INPUT: Begin
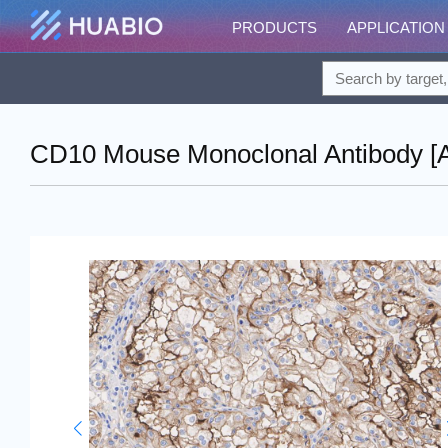
PRODUCTS
APPLICATION
CD10 Mouse Monoclonal Antibody [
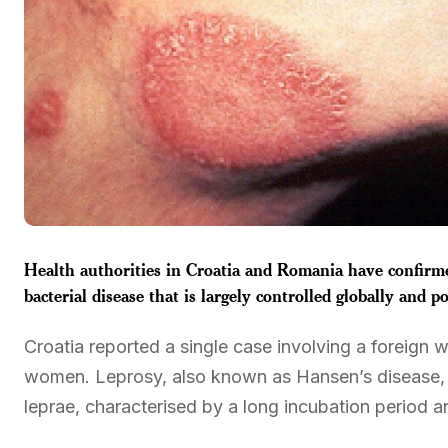
Health authorities in Croatia and Romania have confirmed
bacterial disease that is largely controlled globally and p
Croatia reported a single case involving a foreign
women. Leprosy, also known as Hansen’s disease, 
leprae, characterised by a long incubation period 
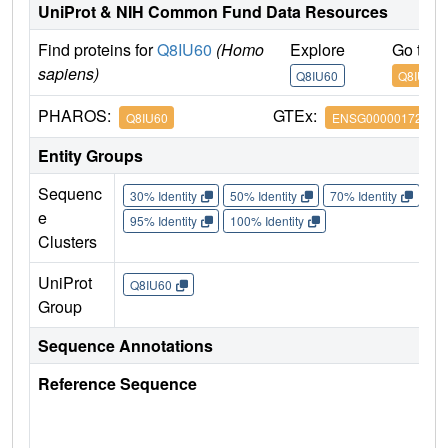
UniProt & NIH Common Fund Data Resources
Find proteins for
Q8IU60
(Homo
Explore
Go to 
sapiens)
Q8IU60
Q8IU60
PHAROS:
GTEx:
Q8IU60
ENSG00000172795
Entity Groups
Sequenc
30% Identity
50% Identity
70% Identity
90%
e
95% Identity
100% Identity
Clusters
UniProt
Q8IU60
Group
Sequence Annotations
Reference Sequence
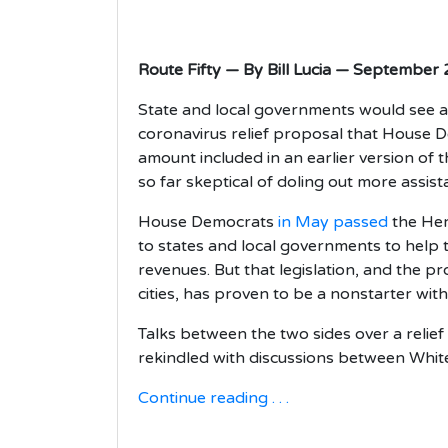
Route Fifty — By Bill Lucia — September
State and local governments would see a 
coronavirus relief proposal that House D
amount included in an earlier version of 
so far skeptical of doling out more assis
House Democrats
in May passed
the Her
to states and local governments to help t
revenues. But that legislation, and the p
cities, has proven to be a nonstarter wit
Talks between the two sides over a relie
rekindled with discussions between Whit
Continue reading . . .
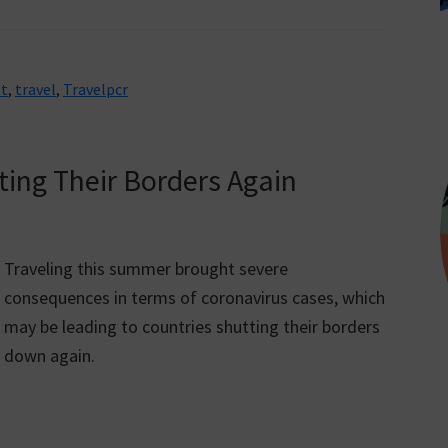
t
,
travel
,
Travelpcr
ting Their Borders Again
Traveling this summer brought severe
consequences in terms of coronavirus cases, which
may be leading to countries shutting their borders
down again.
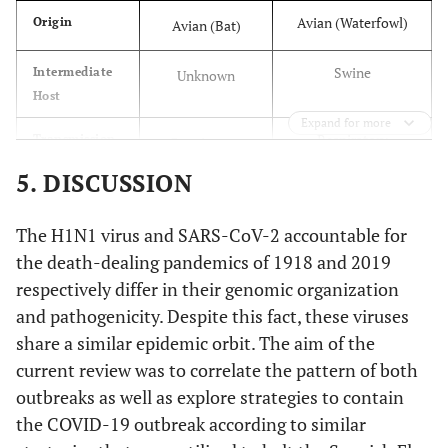
Avian (Waterfowl)
Origin
Avian (Bat)
Swine
Intermediate
Unknown
Host
Expand for more
Respiratory
Transmission
Respiratory
Droplets
Droplets
5. DISCUSSION
Lungs
Target Organ
Lungs
The H1N1 virus and SARS-CoV-2 accountable for
the death-dealing pandemics of 1918 and 2019
Bronchopneumonia
Complications
Respiratory
respectively differ in their genomic organization
, Pulmonary
failure, MODS,
and pathogenicity. Despite this fact, these viruses
haemorrhage
Septic shock
share a similar epidemic orbit. The aim of the
current review was to correlate the pattern of both
outbreaks as well as explore strategies to contain
the COVID-19 outbreak according to similar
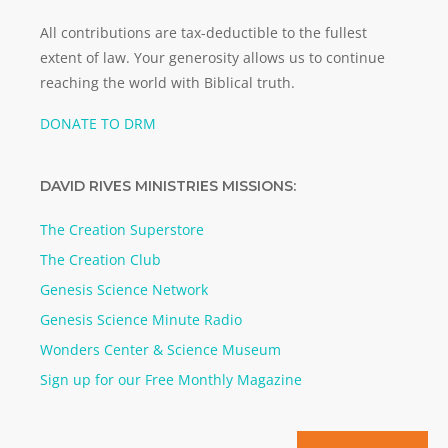
All contributions are tax-deductible to the fullest
extent of law. Your generosity allows us to continue
reaching the world with Biblical truth.
DONATE TO DRM
DAVID RIVES MINISTRIES MISSIONS:
The Creation Superstore
The Creation Club
Genesis Science Network
Genesis Science Minute Radio
Wonders Center & Science Museum
Sign up for our Free Monthly Magazine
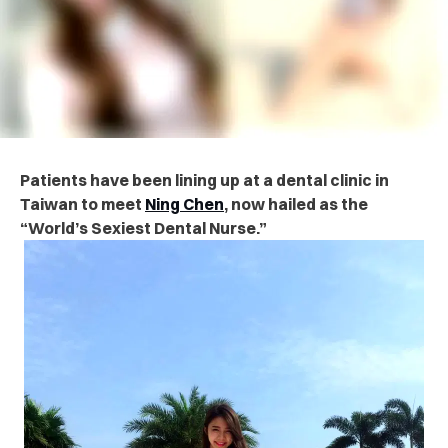
Patients have been lining up at a dental clinic in
Taiwan to meet
Ning Chen
, now hailed as the
“World’s Sexiest Dental Nurse.”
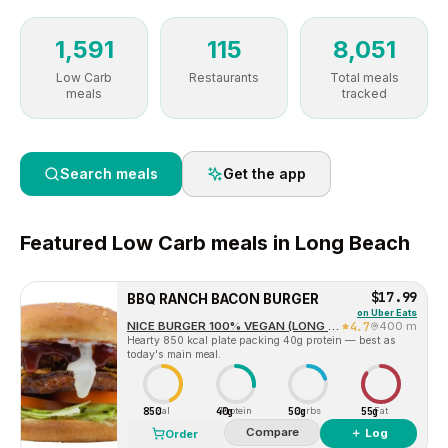
1,591
115
8,051
Low Carb
Restaurants
Total meals
meals
tracked
Search meals
Get the app
Featured
Low Carb
meals in
Long Beach
$17.99
BBQ RANCH BACON BURGER
on
Uber Eats
NICE BURGER 100% VEGAN (LONG BEACH)
4.7
400 m
Hearty 850 kcal plate packing 40g protein — best as
today's main meal.
850
40g
50g
55g
Cal
Protein
Carbs
Fat
Compare
＋ Log
Order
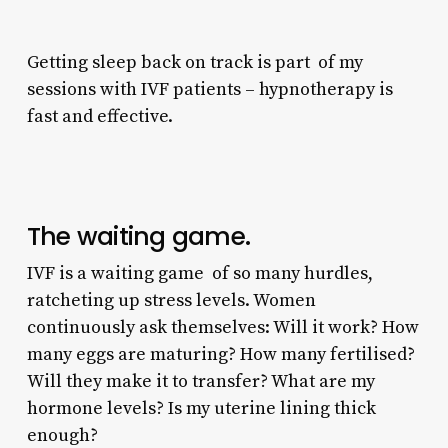
Getting sleep back on track is part of my
sessions with IVF patients – hypnotherapy is
fast and effective.
The waiting game.
IVF is a waiting game of so many hurdles,
ratcheting up stress levels. Women
continuously ask themselves: Will it work? How
many eggs are maturing? How many fertilised?
Will they make it to transfer? What are my
hormone levels? Is my uterine lining thick
enough?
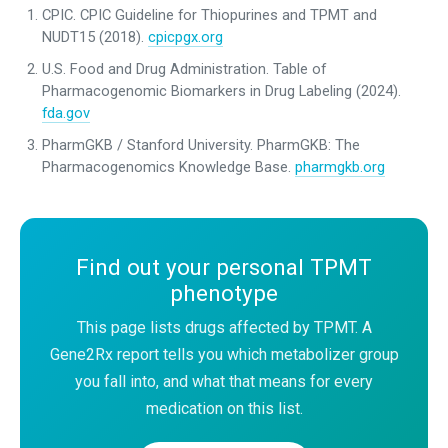
CPIC. CPIC Guideline for Thiopurines and TPMT and
NUDT15 (2018).
cpicpgx.org
U.S. Food and Drug Administration. Table of
Pharmacogenomic Biomarkers in Drug Labeling (2024).
fda.gov
PharmGKB / Stanford University. PharmGKB: The
Pharmacogenomics Knowledge Base.
pharmgkb.org
Find out your personal TPMT
phenotype
This page lists drugs affected by TPMT. A
Gene2Rx report tells you which metabolizer group
you fall into, and what that means for every
medication on this list.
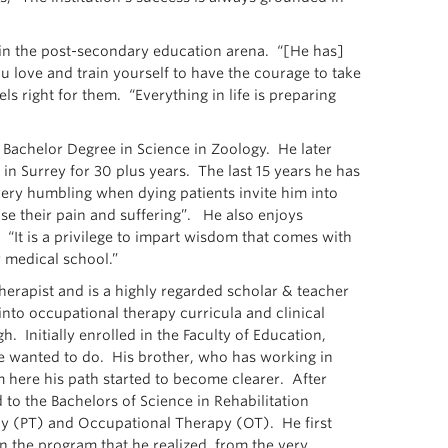
 in the post-secondary education arena. “[He has]
 love and train yourself to have the courage to take
s right for them. “Everything in life is preparing
a Bachelor Degree in Science in Zoology. He later
in Surrey for 30 plus years. The last 15 years he has
very humbling when dying patients invite him into
ase their pain and suffering”. He also enjoys
. “It is a privilege to impart wisdom that comes with
 medical school.”
erapist and is a highly regarded scholar & teacher
nto occupational therapy curricula and clinical
. Initially enrolled in the Faculty of Education,
e wanted to do. His brother, who has working in
m here his path started to become clearer. After
d to the Bachelors of Science in Rehabilitation
py (PT) and Occupational Therapy (OT). He first
in the program that he realized, from the very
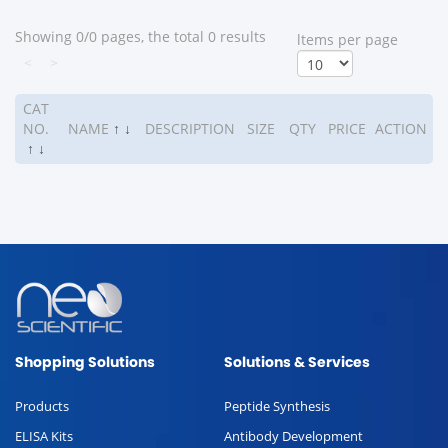
Showing 0/0 pages, the total 0 results
ltems per page
<
>
CAT
NO.
NAME
↑
↓
DESCRIPTION
SIZE
QTY
PRICE
ACTION
↑
↓
Shopping Solutions
Solutions & Services
Products
Peptide Synthesis
ELISA Kits
Antibody Development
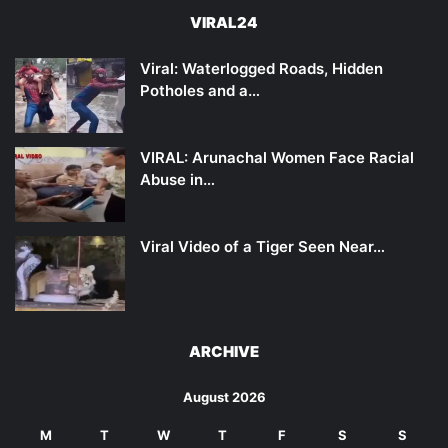
VIRAL24
Viral: Waterlogged Roads, Hidden
Potholes and a…
VIRAL: Arunachal Women Face Racial
Abuse in…
Viral Video of a Tiger Seen Near…
ARCHIVE
August 2026
M
T
W
T
F
S
S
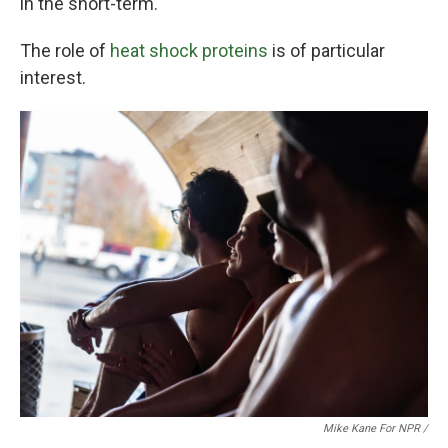
in the short-term.
The role of
heat shock proteins
is of particular
interest.
Mike Kane For NPR /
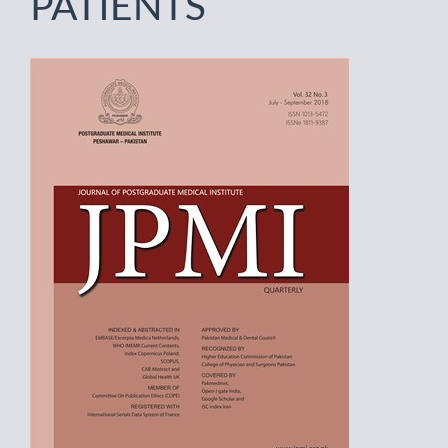
PATIENTS
Article
Sidebar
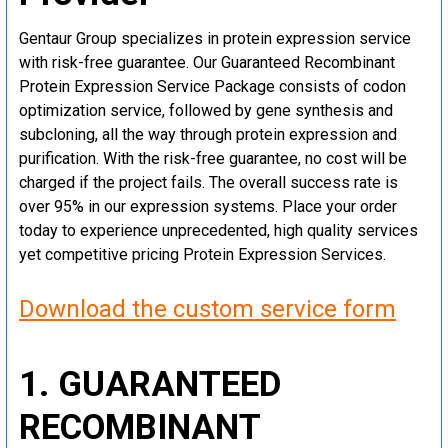
Gentaur Group specializes in protein expression service
with risk-free guarantee. Our Guaranteed Recombinant
Protein Expression Service Package consists of codon
optimization service, followed by gene synthesis and
subcloning, all the way through protein expression and
purification. With the risk-free guarantee, no cost will be
charged if the project fails. The overall success rate is
over 95% in our expression systems. Place your order
today to experience unprecedented, high quality services
yet competitive pricing Protein Expression Services.
Download the custom service form
1. GUARANTEED
RECOMBINANT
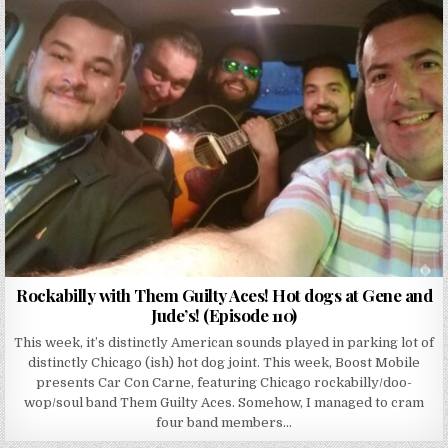
Rockabilly with Them Guilty Aces! Hot dogs at Gene and
Jude’s! (Episode 110)
This week, it’s distinctly American sounds played in parking lot of
distinctly Chicago (ish) hot dog joint. This week, Boost Mobile
presents Car Con Carne, featuring Chicago rockabilly/doo-
wop/soul band Them Guilty Aces. Somehow, I managed to cram
four band members…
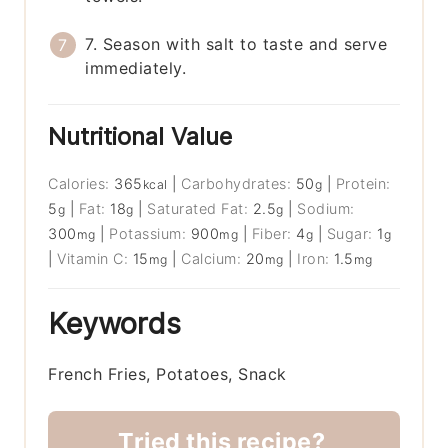
7. Season with salt to taste and serve
immediately.
Nutritional Value
Calories:
365
|
Carbohydrates:
50
|
Protein:
kcal
g
5
|
Fat:
18
|
Saturated Fat:
2.5
|
Sodium:
g
g
g
300
|
Potassium:
900
|
Fiber:
4
|
Sugar:
1
mg
mg
g
g
|
Vitamin C:
15
|
Calcium:
20
|
Iron:
1.5
mg
mg
mg
Keywords
French Fries, Potatoes, Snack
Tried this recipe?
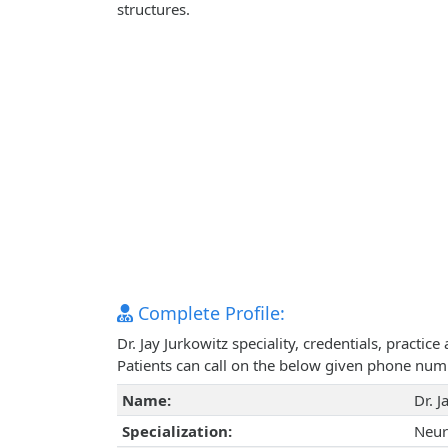
structures.
Complete Profile:
Dr. Jay Jurkowitz speciality, credentials, practi
Patients can call on the below given phone num
Name:
Dr. J
Specialization:
Neur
INPUT: End
> EXERCISE
Copy only what runs above from the line containing "you fall into, and what that means for every" through the line containing "e wanted to", exactly. Leave out the pictures.

> SOLVED PROBLEM
you fall into, and what that means for every
medication on this list.
 in the post-secondary education arena. “[He has]
 love and train yourself to have the courage to take
s right for them. “Everything in life is preparing
a Bachelor Degree in Science in Zoology. He later
in Surrey for 30 plus years. The last 15 years he has
very humbling when dying patients invite him into
ase their pain and suffering”. He also enjoys
. “It is a privilege to impart wisdom that comes with
 medical school.”
erapist and is a highly regarded scholar & teacher
nto occupational therapy curricula and clinical
. Initially enrolled in the Faculty of Education,
e wanted to do. His brother, who has working in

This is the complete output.